Honest 2 Betsy brings viral fun to Passim
Describing exactly what Kira Coviello, aka Honest 2 Betsy, does in her viral videos is a bit of a challenge. Well, she dresses up and listens to old records. And she may sing and play along, or may just react. And it’s hilarious and wonderful.
“I think of them as little, 60 second silent movies,” she says in a Zoom interview from her Pennsylvania home. “I’m a big fan of Buster Keaton style physical comedy, there’s a lot you can do with just your face. To me, Betsy is a repressed housewife who is trying to make it as a musician. She keeps getting all sorts of gigs, and things go awry. Or sometimes she’s just in her house cooking and listening to music, and it always takes a wild turn she doesn’t expect, so she has to cope through her vices, like chugging from a flask. She’s loosely based on my dear departed mother, who was never seen without her red lipstick.”
A lifelong dancer and actor, Coviello actually pulled Betsy out of a rough time in her life a couple of years ago. “I lost a job I’d been at for a long time.
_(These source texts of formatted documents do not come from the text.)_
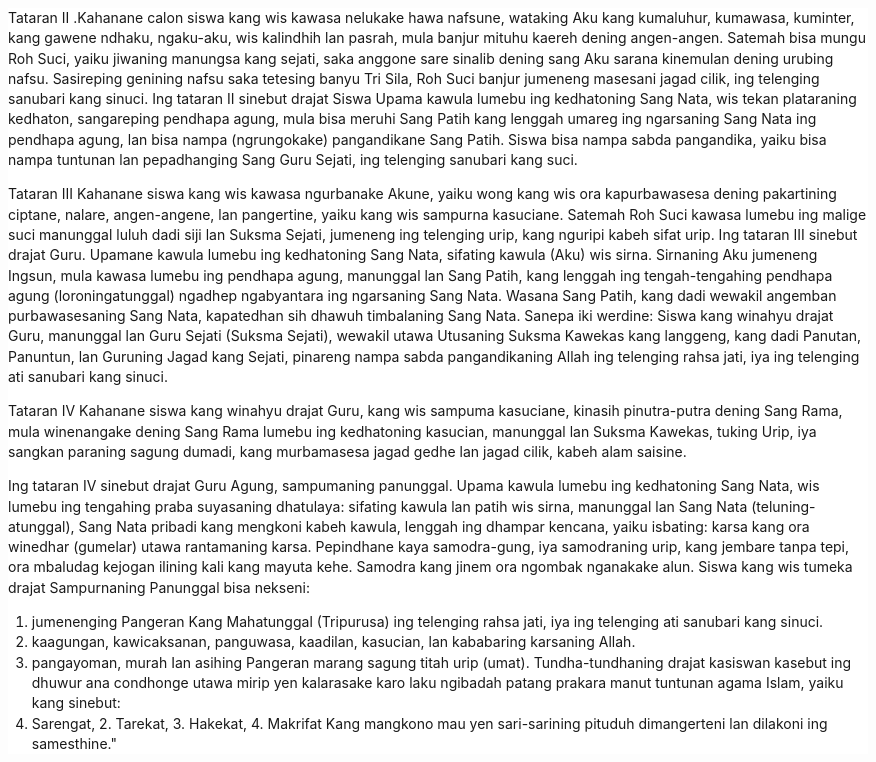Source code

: Tataran II
.Kahanane calon siswa kang wis kawasa nelukake hawa nafsune, wataking Aku kang kumaluhur, kumawasa, kuminter, kang gawene ndhaku, ngaku-aku, wis kalindhih lan pasrah, mula banjur mituhu kaereh dening angen-angen. Satemah bisa mungu Roh Suci, yaiku jiwaning manungsa kang sejati, saka anggone sare sinalib dening sang Aku sarana kinemulan dening urubing nafsu. Sasireping genining nafsu saka tetesing banyu Tri Sila, Roh Suci banjur jumeneng masesani jagad cilik, ing telenging sanubari kang sinuci.
Ing tataran II sinebut drajat Siswa
Upama kawula lumebu ing kedhatoning Sang Nata, wis tekan plataraning kedhaton, sangareping pendhapa agung, mula bisa meruhi Sang Patih kang lenggah umareg ing ngarsaning Sang Nata ing pendhapa agung, lan bisa nampa (ngrungokake) pangandikane Sang Patih.
Siswa bisa nampa sabda pangandika, yaiku bisa nampa tuntunan lan pepadhanging Sang Guru Sejati, ing telenging sanubari kang suci.

Tataran III
Kahanane siswa kang wis kawasa ngurbanake Akune, yaiku wong kang wis ora kapurbawasesa dening pakartining ciptane, nalare, angen-angene, lan pangertine, yaiku kang wis sampurna kasuciane. Satemah Roh Suci kawasa lumebu ing malige suci manunggal luluh dadi siji lan Suksma Sejati, jumeneng ing telenging urip, kang nguripi kabeh sifat urip.
Ing tataran III sinebut drajat Guru.
Upamane kawula lumebu ing kedhatoning Sang Nata, sifating kawula (Aku) wis sirna. Sirnaning Aku jumeneng Ingsun, mula kawasa lumebu ing pendhapa agung, manunggal lan Sang Patih, kang lenggah ing tengah-tengahing pendhapa agung (loroningatunggal) ngadhep ngabyantara ing ngarsaning Sang Nata.
Wasana Sang Patih, kang dadi wewakil angemban purbawasesaning Sang Nata, kapatedhan sih dhawuh timbalaning Sang Nata.
Sanepa iki werdine:
Siswa kang winahyu drajat Guru, manunggal lan Guru Sejati (Suksma Sejati), wewakil utawa Utusaning Suksma Kawekas kang langgeng, kang dadi Panutan, Panuntun, lan Guruning Jagad kang Sejati, pinareng nampa sabda pangandikaning Allah ing telenging rahsa jati, iya ing telenging ati sanubari kang sinuci.

Tataran IV
Kahanane siswa kang winahyu drajat Guru, kang wis sampuma kasuciane, kinasih pinutra-putra dening Sang Rama, mula winenangake dening Sang Rama lumebu ing kedhatoning kasucian, manunggal lan Suksma Kawekas, tuking Urip, iya sangkan paraning sagung dumadi, kang murbamasesa jagad gedhe lan jagad cilik, kabeh alam saisine.

Ing tataran IV sinebut drajat Guru Agung, sampumaning panunggal.
Upama kawula lumebu ing kedhatoning Sang Nata, wis lumebu ing tengahing praba suyasaning dhatulaya: sifating kawula lan patih wis sirna, manunggal lan Sang Nata (teluning-atunggal), Sang Nata pribadi kang mengkoni kabeh kawula, lenggah ing dhampar kencana, yaiku isbating: karsa kang ora winedhar (gumelar) utawa rantamaning karsa.
Pepindhane kaya samodra-gung, iya samodraning urip, kang jembare tanpa tepi, ora mbaludag kejogan ilining kali kang mayuta kehe. Samodra kang jinem ora ngombak nganakake alun.
Siswa kang wis tumeka drajat Sampurnaning Panunggal bisa nekseni:
1. jumenenging Pangeran Kang Mahatunggal (Tripurusa) ing telenging rahsa jati, iya ing telenging ati sanubari kang sinuci.
2. kaagungan, kawicaksanan, panguwasa, kaadilan, kasucian, lan kababaring karsaning Allah.
3. pangayoman, murah Ian asihing Pangeran marang sagung titah urip (umat).
Tundha-tundhaning drajat kasiswan kasebut ing dhuwur ana condhonge utawa mirip yen kalarasake karo laku ngibadah patang prakara manut tuntunan agama Islam, yaiku kang sinebut:
1. Sarengat, 2. Tarekat, 3. Hakekat, 4. Makrifat
Kang mangkono mau yen sari-sarining pituduh dimangerteni lan dilakoni ing samesthine."
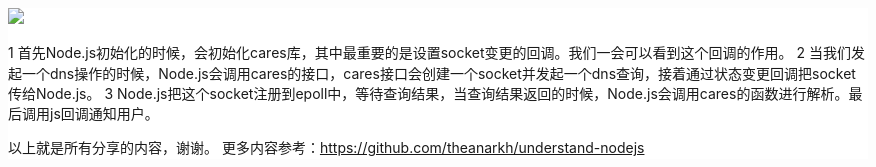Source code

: ![](https://img-blog.csdnimg.cn/20210526035052552.png?x-oss-process=image/watermark,type_ZmFuZ3poZW5naGVpdGk,shadow_10,text_aHR0cHM6Ly9ibG9nLmNzZG4ubmV0L1RIRUFOQVJLSA==,size_16,color_FFFFFF,t_70)

1 首先Node.js初始化的时候，会初始化cares库，其中最重要的是设置socket变更的回调。我们一会可以看到这个回调的作用。
2 当我们发起一个dns操作的时候，Node.js会调用cares的接口，cares接口会创建一个socket并发起一个dns查询，接着通过状态变更回调把socket传给Node.js。
3  Node.js把这个socket注册到epoll中，等待查询结果，当查询结果返回的时候，Node.js会调用cares的函数进行解析。最后调用js回调通知用户。

以上就是所有分享的内容，谢谢。
更多内容参考：https://github.com/theanarkh/understand-nodejs​
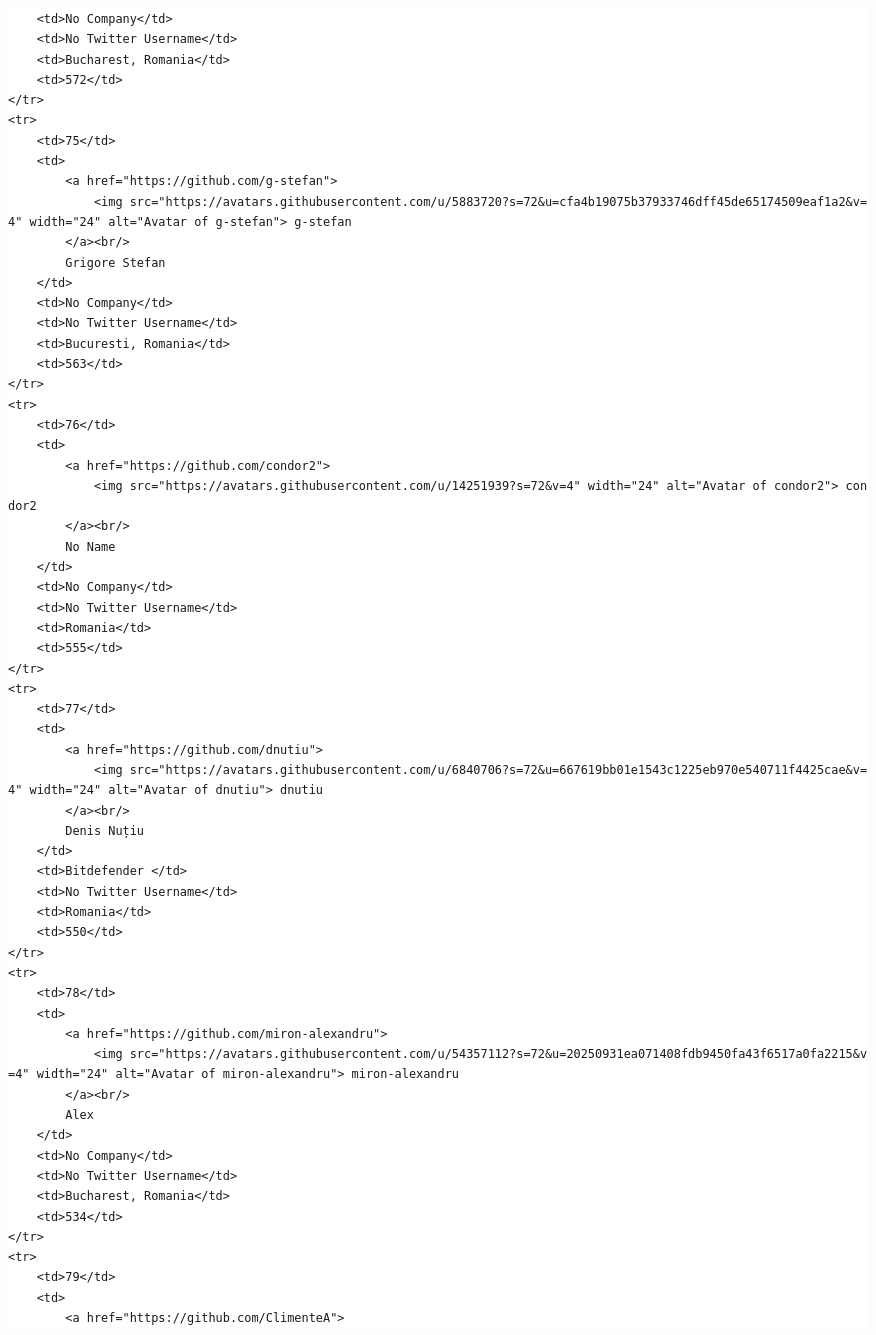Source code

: 		<td>No Company</td>
		<td>No Twitter Username</td>
		<td>Bucharest, Romania</td>
		<td>572</td>
	</tr>
	<tr>
		<td>75</td>
		<td>
			<a href="https://github.com/g-stefan">
				<img src="https://avatars.githubusercontent.com/u/5883720?s=72&u=cfa4b19075b37933746dff45de65174509eaf1a2&v=4" width="24" alt="Avatar of g-stefan"> g-stefan
			</a><br/>
			Grigore Stefan
		</td>
		<td>No Company</td>
		<td>No Twitter Username</td>
		<td>Bucuresti, Romania</td>
		<td>563</td>
	</tr>
	<tr>
		<td>76</td>
		<td>
			<a href="https://github.com/condor2">
				<img src="https://avatars.githubusercontent.com/u/14251939?s=72&v=4" width="24" alt="Avatar of condor2"> condor2
			</a><br/>
			No Name
		</td>
		<td>No Company</td>
		<td>No Twitter Username</td>
		<td>Romania</td>
		<td>555</td>
	</tr>
	<tr>
		<td>77</td>
		<td>
			<a href="https://github.com/dnutiu">
				<img src="https://avatars.githubusercontent.com/u/6840706?s=72&u=667619bb01e1543c1225eb970e540711f4425cae&v=4" width="24" alt="Avatar of dnutiu"> dnutiu
			</a><br/>
			Denis Nuțiu
		</td>
		<td>Bitdefender </td>
		<td>No Twitter Username</td>
		<td>Romania</td>
		<td>550</td>
	</tr>
	<tr>
		<td>78</td>
		<td>
			<a href="https://github.com/miron-alexandru">
				<img src="https://avatars.githubusercontent.com/u/54357112?s=72&u=20250931ea071408fdb9450fa43f6517a0fa2215&v=4" width="24" alt="Avatar of miron-alexandru"> miron-alexandru
			</a><br/>
			Alex
		</td>
		<td>No Company</td>
		<td>No Twitter Username</td>
		<td>Bucharest, Romania</td>
		<td>534</td>
	</tr>
	<tr>
		<td>79</td>
		<td>
			<a href="https://github.com/ClimenteA">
I’d always worked in theater and dance, and never identified as a stay-at-home mom. So I lost my identity as one does, and started making a joke about that to my friends. I started sending them ridiculous videos of myself as a tradwife from the 1950’s, and they were highly amused by that. So I thought that if I put them online, maybe I could at least sell some of my crochet crafts.”
It all came together when she brought vintage vinyl into the mix— mostly hitting Betsy with bawdy or socially incorrect novelty songs and blues from the ‘40s and ‘50s. “The novelty songs worked their way into my routine like a cannon — As soon as I found those it blew up overnight. The first song I used was ‘Shave ‘Em Dry’ (a raunchy 1935 blues by Lucille Bogan) which is absolutely filthy, it just blew my mind. Now people send me songs that they want to see a skit to. I speak in some of the videos, but those aren’t usually the ones that go viral.”
One key figure in her universe is Tom Lehrer, the musical satirist and local hero who died last July. Though she never got to meet Lehrer, she did get to know some of his associates and has been to his Harvard-area home to leave flowers. “I heard ‘Poisoning Pigeons in the Park’ and was madly in love for life. When he died it felt like I was losing a grandparent. I knew he saw some of what I’m doing and didn’t tell me to stop, so there’s that.”
You may wonder how these minute-long videos translate into a full live show, and you can find out at Passim on Thursday, Jan. 8. She’ll be joined by Bronwyn Bird and Lolly Hopwood, her main collaborators from the videos; and Boston theater/comedy friends Matt DeAngelis and Christine Dwyer. “It translates into chaos,” she says. “It’s fun to do Betsy’s voice, which is different from mine. She plays a lot of instruments along with her friends, there’s dancing, there’s my Tom Lehrer puppet. It’s a modern vaudevillian spectacular.”
She hopes to develop the show further and bring it to more theaters and festivals. “Performing in front of an audience has always been my home, and I love the improvisation that goes into a live show. But if everybody decides they’re sick of me, that’s cool; I’ll go back to crocheting. I think I picked the best, most rad way to have a midlife crisis.”